I had the satisfaction I desired in all its plenitude. I was handsome, stylish, and elegantly dressed; and yet all this is not the chief cause of a lady's success in society. Let those who think so be persuaded of their error. People accord to these gifts a certain respectful admiration, but such a success as I obtained that evening—brilliant, demonstrative, and universal—does not depend on the beauty a person is endowed with, but on the wish to please she manifests, and this is why the victory is sometimes so strangely awarded!... I was changed in no respect, except in the disposition with which I attended the ball, and yet I did not seem to be the same person. I was surrounded as I had never been before. I excited a kind of enthusiasm. I received compliments that evening I had never listened to before. And when, contrary to my usual custom, I announced my intention to dance, everybody contended for my hand. But, as the evening advanced, I grew weary of it all, and began to feel my factitious, feverish gayety subside. When I rose to waltz for the last time, it was with an effort, and, after my partner led me back to my seat, my smile vanished, and a cold sense of my wretchedness came over me with unpitying grasp. “All is useless,” a secret, sorrowful voice seemed to say; “you must awaken to the reality of your sufferings....”

At that moment I heard beside me a familiar, half-forgotten voice—calm, sonorous, and sweet, but now somewhat sarcastic:

“I cannot aspire to the honor of dancing with the Duchessa di Valenzano, but I hope she will not refuse to recognize me.”

I eagerly turned around, and there beside me I saw the person who uttered these words was Gilbert de Kergy.

XXIX.

During the week following the ball a most unexpected change took place in my feelings—a change that at once afforded me so much comfort that I did not hesitate to think and say that heaven had, in the hour of my greatest need, sent me a friend.

It must be acknowledged, however, the hour when Gilbert de [pg 312] Kergy so suddenly made his appearance was not exactly that in which I should have expected an extraordinary intervention of divine Providence in my behalf. I ought even to say that the first feeling I experienced at seeing him again was one of extreme confusion at exhibiting myself under so different an aspect from that he had seen me in before, and, in fact, so different from that which was usually mine. This confusion, added to my fatigue and the painful reaction and disgust which inevitably follow such intoxication as I had voluntarily indulged in, sent me home in a totally different frame of mind from that I was in when I left. Two hours before, I beheld myself in the mirror with great complacency; but when I now saw myself in this same glass resplendent with jewels and flowers, I turned away with displeasure, and do not think I should have felt the least regret had I at that moment been told I wore this brilliant array for the last time.

I hastily took off my diamonds and pearls, and changed my dress; and when at length I found myself alone, face to face with the thoughts I had vainly tried to escape from, for the first time since my interview with Lorenzo a flood of tears came to my relief. The nature of the distraction I had sought now appeared in all its vanity, and the shame I felt was increased by the remembrance of Gilbert's smile and the sarcastic accent of his words. It was not in this way he had addressed me at Paris. This was not the grave, respectful manner, so different from that of any other person, which had so touched and flattered me then. The contrast made me blush, and I longed to meet him again, that I might efface as completely as possible the impression now left on his mind.

I longed also to inquire about his mother and Diana.

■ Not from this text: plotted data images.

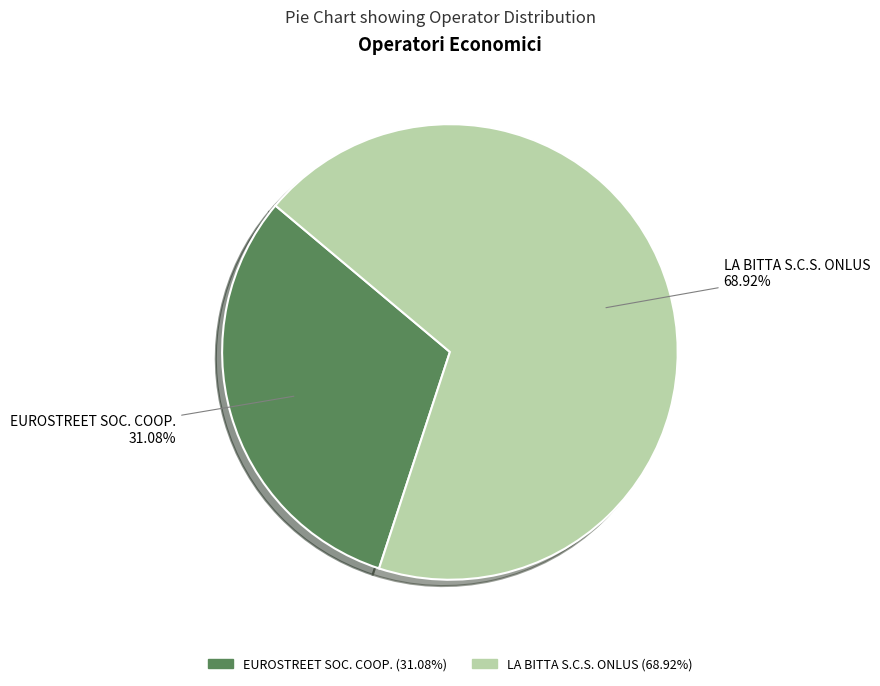

What percentage is NOT represented by LA BITTA S.C.S. ONLUS?

31.1%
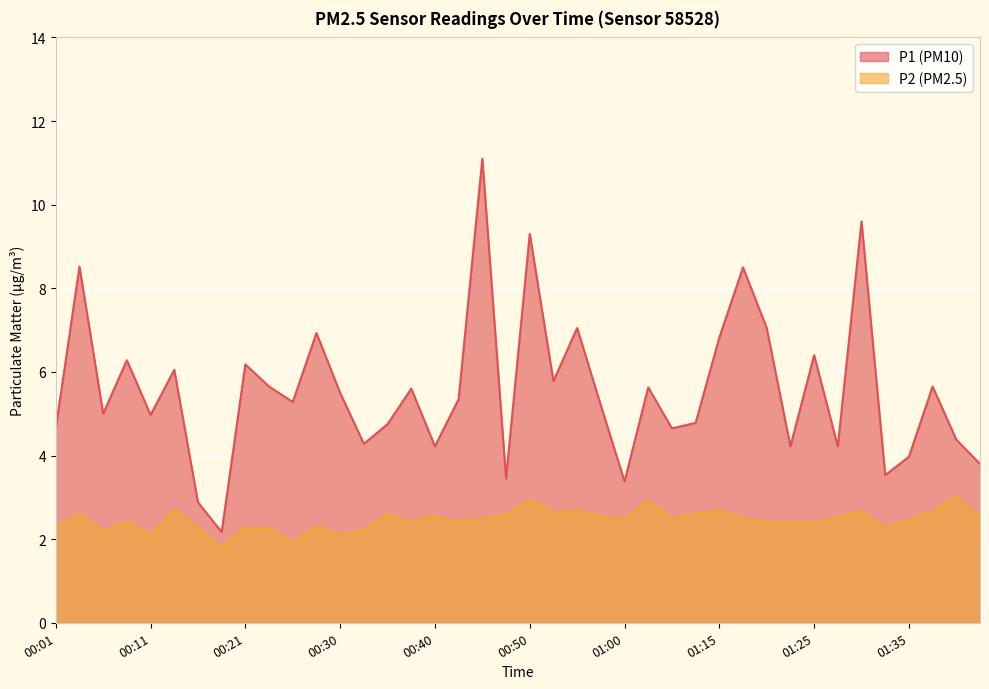

Which label corresponds to the smallest value in the chart?

00:18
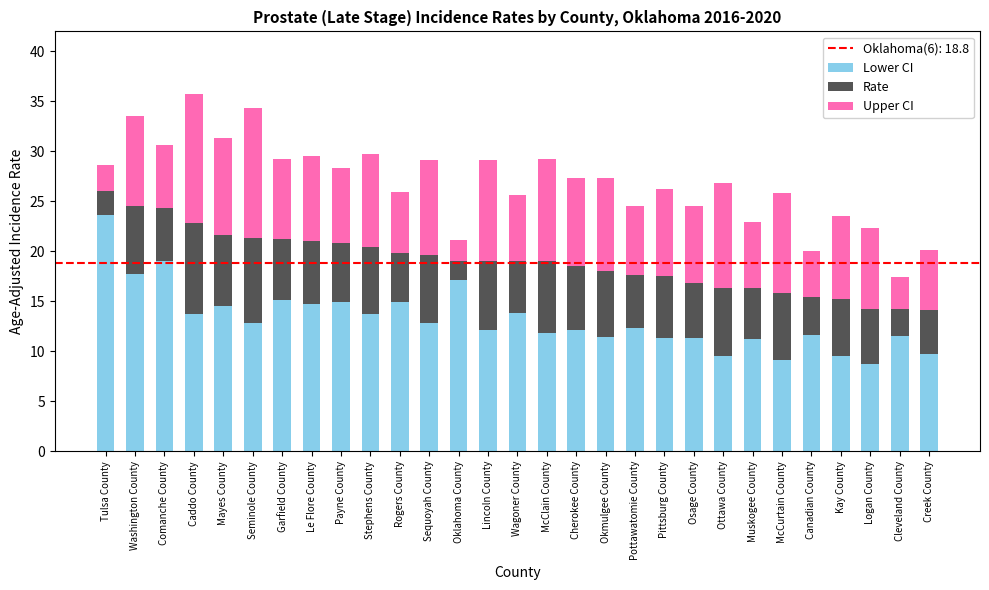

What is the difference between the maximum and minimum values in the Lower CI series?

14.9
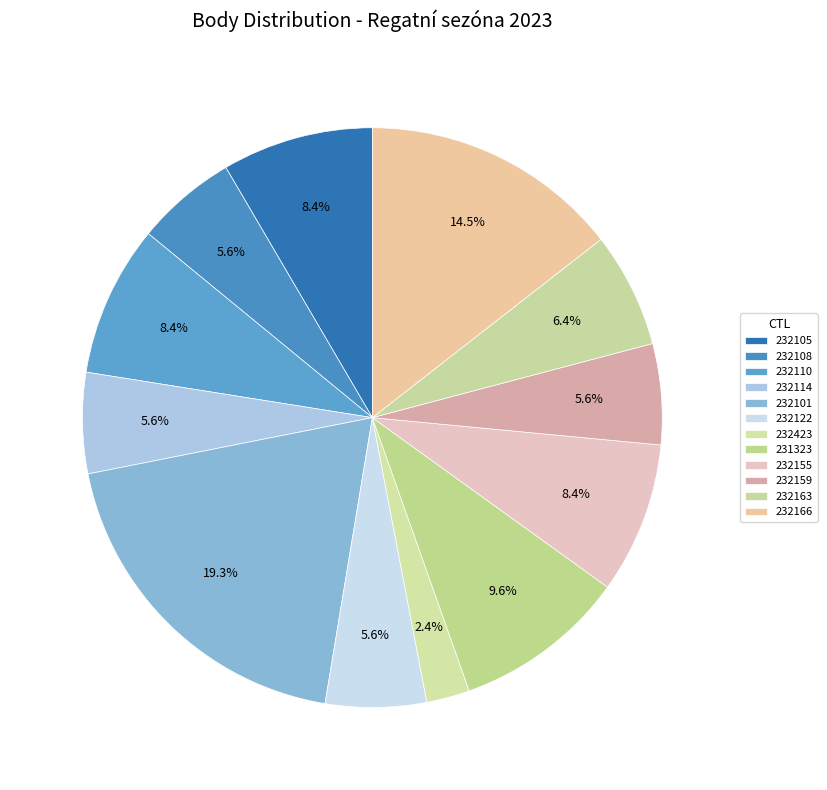

Count the number of slices in the pie.

12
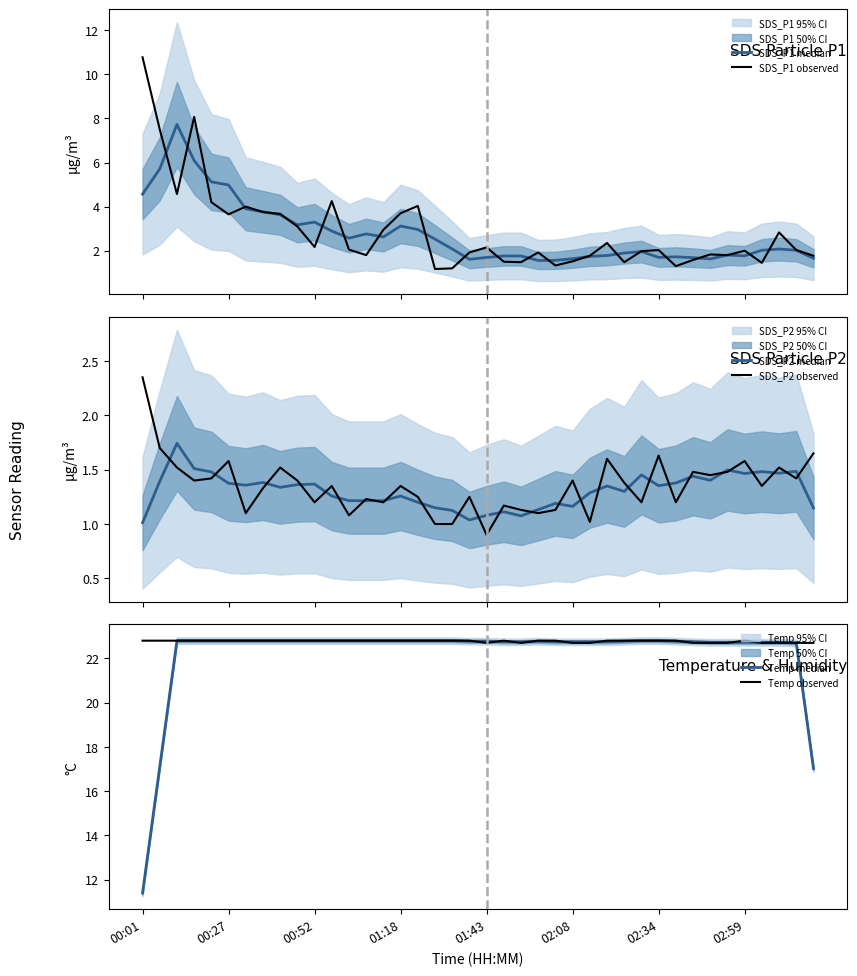

Is it true that Temp observed equals 22.8 at 00:52?

True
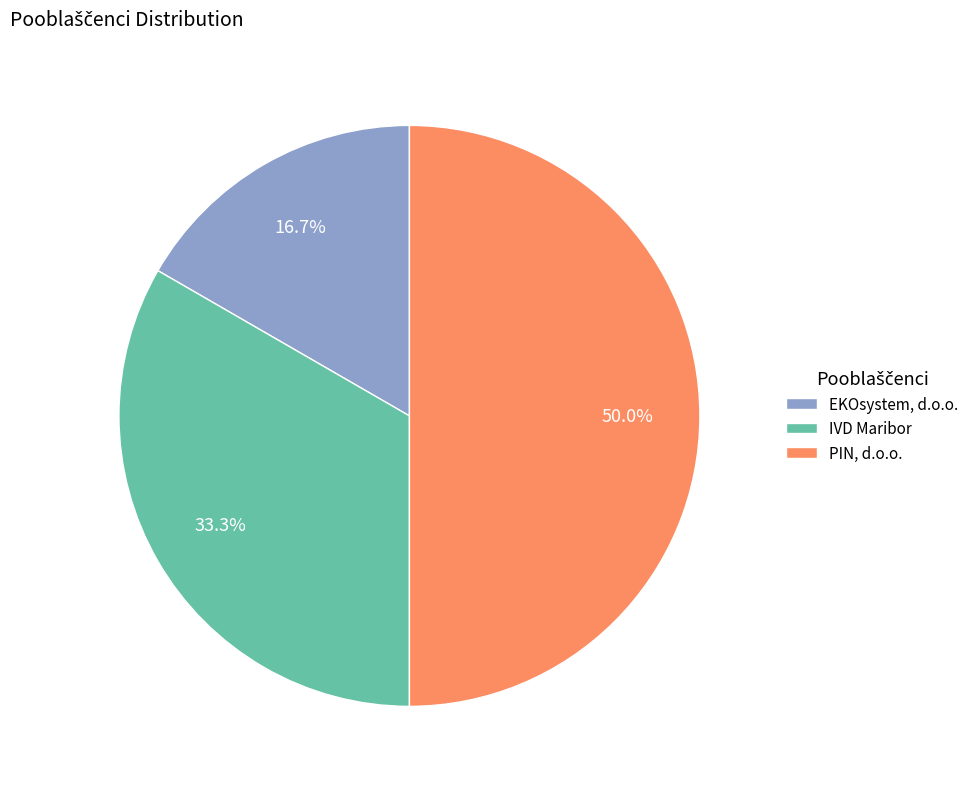

Which category has the smallest portion of the pie?

EKOsystem, d.o.o.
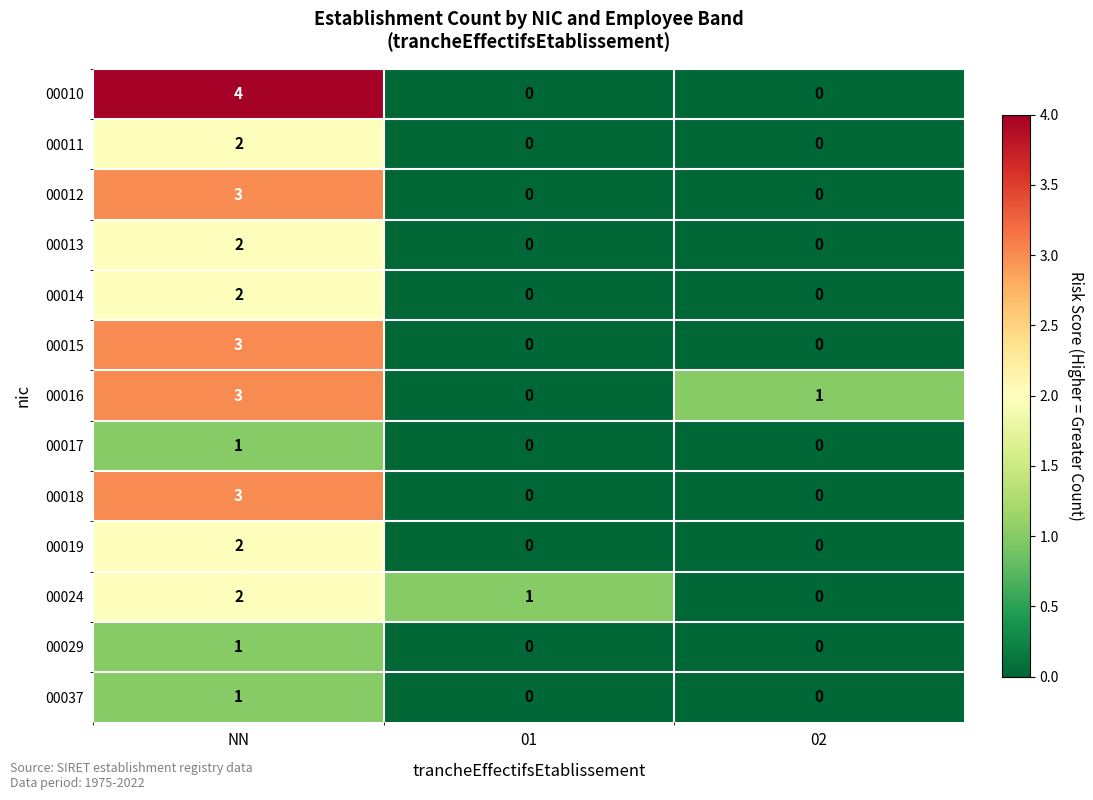

Count the number of categories in the chart.

3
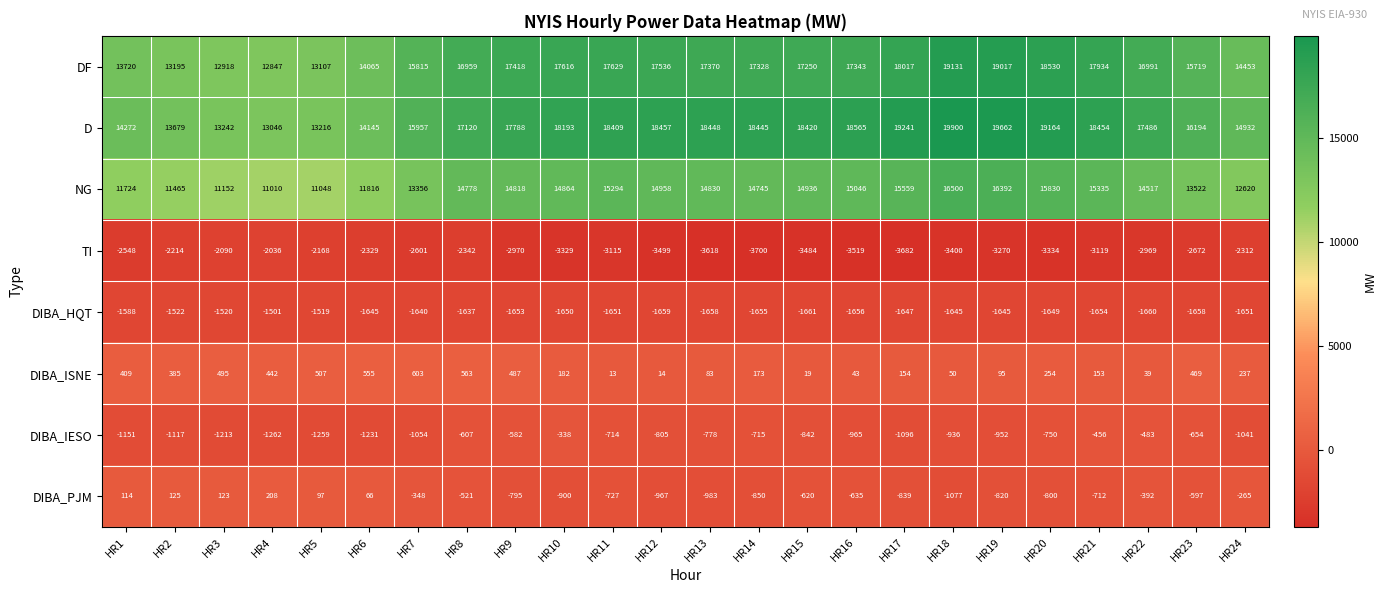

Which series has the largest total across all categories?

D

In short, a thousand recollections, as foreign as possible to everything that surrounded me now, came to my mind and diverted it more effectually than any amusement could have done from the cause of my present troubles. I slept more calmly than I should have supposed after so exciting a day, and the following morning when I awoke, though my first thoughts were of all I had suffered the day before, I could not forget the pleasant event that had also occurred to lighten my burden.

Gilbert had asked at what o'clock he could see me, and, at the appointed hour, I was ready to receive him. I anticipated his arrival with pleasure, and felt no embarrassment, except that which resulted from the recollection of the previous evening. He came punctually, and, after an observant look and a few minutes' conversation, he became the same he once was; which reconciled me a little to myself. We talked about Paris, the Hôtel de Kergy, and a thousand other things, and his conversation, as formerly, absorbed my attention, diverted my mind from my troubles, and awoke an interest in a multitude of things unconnected with him or myself.